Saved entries
>>>

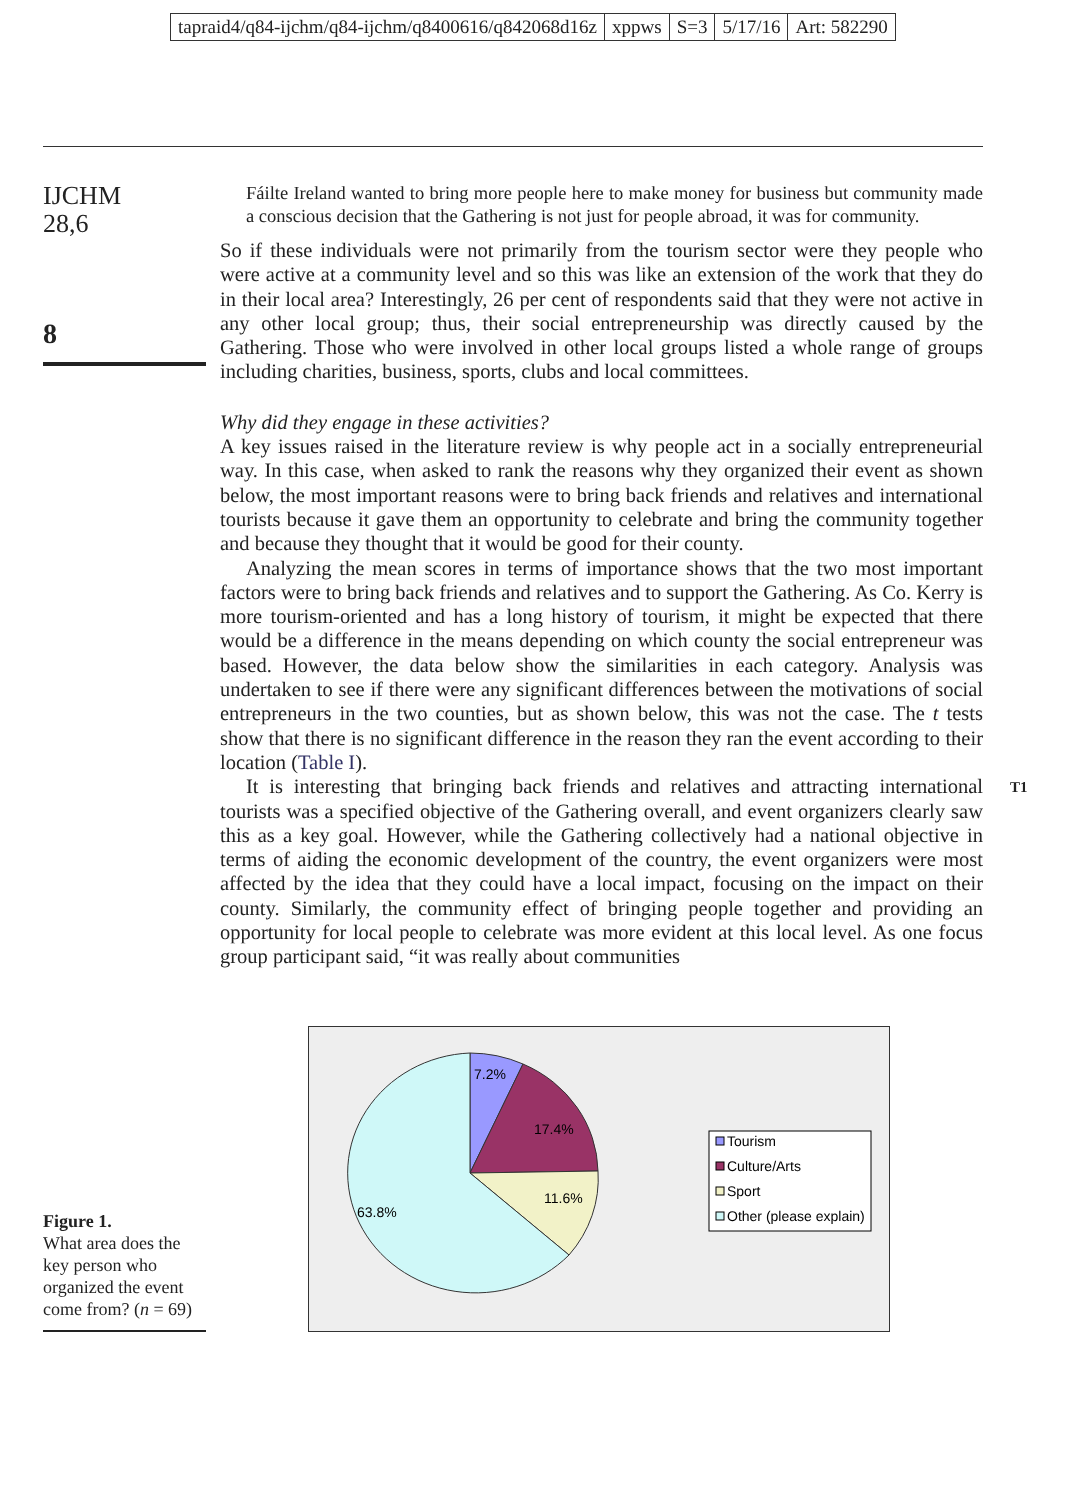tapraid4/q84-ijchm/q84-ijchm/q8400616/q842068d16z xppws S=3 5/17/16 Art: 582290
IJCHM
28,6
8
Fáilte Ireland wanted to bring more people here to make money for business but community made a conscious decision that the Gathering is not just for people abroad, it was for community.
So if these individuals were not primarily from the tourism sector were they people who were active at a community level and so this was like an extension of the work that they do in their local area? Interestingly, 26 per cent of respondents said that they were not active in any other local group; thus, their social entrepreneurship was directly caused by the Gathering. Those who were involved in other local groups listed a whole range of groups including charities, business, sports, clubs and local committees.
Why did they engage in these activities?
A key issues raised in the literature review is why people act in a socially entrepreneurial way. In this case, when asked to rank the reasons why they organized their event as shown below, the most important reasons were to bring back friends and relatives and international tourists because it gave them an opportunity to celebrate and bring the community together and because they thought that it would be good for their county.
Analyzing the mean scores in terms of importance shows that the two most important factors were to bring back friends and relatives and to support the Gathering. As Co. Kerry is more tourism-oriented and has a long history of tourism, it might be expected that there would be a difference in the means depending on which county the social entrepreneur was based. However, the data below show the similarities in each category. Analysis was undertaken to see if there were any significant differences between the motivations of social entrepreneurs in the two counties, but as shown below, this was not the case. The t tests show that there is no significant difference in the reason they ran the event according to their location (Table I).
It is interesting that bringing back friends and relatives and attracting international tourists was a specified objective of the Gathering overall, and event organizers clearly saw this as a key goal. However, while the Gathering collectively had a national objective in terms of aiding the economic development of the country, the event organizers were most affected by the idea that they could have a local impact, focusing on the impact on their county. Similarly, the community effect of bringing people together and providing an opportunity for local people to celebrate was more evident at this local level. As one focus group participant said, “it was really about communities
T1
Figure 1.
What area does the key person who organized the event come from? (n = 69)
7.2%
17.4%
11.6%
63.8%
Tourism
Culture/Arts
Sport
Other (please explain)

<<<

Without the pictures, write out every entry exactly as it appears.

tapraid4/q84-ijchm/q84-ijchm/q8400616/q842068d16z xppws S=3 5/17/16 Art: 582290
IJCHM
28,6
8
Fáilte Ireland wanted to bring more people here to make money for business but community made a conscious decision that the Gathering is not just for people abroad, it was for community.
So if these individuals were not primarily from the tourism sector were they people who were active at a community level and so this was like an extension of the work that they do in their local area? Interestingly, 26 per cent of respondents said that they were not active in any other local group; thus, their social entrepreneurship was directly caused by the Gathering. Those who were involved in other local groups listed a whole range of groups including charities, business, sports, clubs and local committees.
Why did they engage in these activities?
A key issues raised in the literature review is why people act in a socially entrepreneurial way. In this case, when asked to rank the reasons why they organized their event as shown below, the most important reasons were to bring back friends and relatives and international tourists because it gave them an opportunity to celebrate and bring the community together and because they thought that it would be good for their county.
Analyzing the mean scores in terms of importance shows that the two most important factors were to bring back friends and relatives and to support the Gathering. As Co. Kerry is more tourism-oriented and has a long history of tourism, it might be expected that there would be a difference in the means depending on which county the social entrepreneur was based. However, the data below show the similarities in each category. Analysis was undertaken to see if there were any significant differences between the motivations of social entrepreneurs in the two counties, but as shown below, this was not the case. The t tests show that there is no significant difference in the reason they ran the event according to their location (Table I).
It is interesting that bringing back friends and relatives and attracting international tourists was a specified objective of the Gathering overall, and event organizers clearly saw this as a key goal. However, while the Gathering collectively had a national objective in terms of aiding the economic development of the country, the event organizers were most affected by the idea that they could have a local impact, focusing on the impact on their county. Similarly, the community effect of bringing people together and providing an opportunity for local people to celebrate was more evident at this local level. As one focus group participant said, “it was really about communities
T1
Figure 1.
What area does the key person who organized the event come from? (n = 69)
7.2%
17.4%
11.6%
63.8%
Tourism
Culture/Arts
Sport
Other (please explain)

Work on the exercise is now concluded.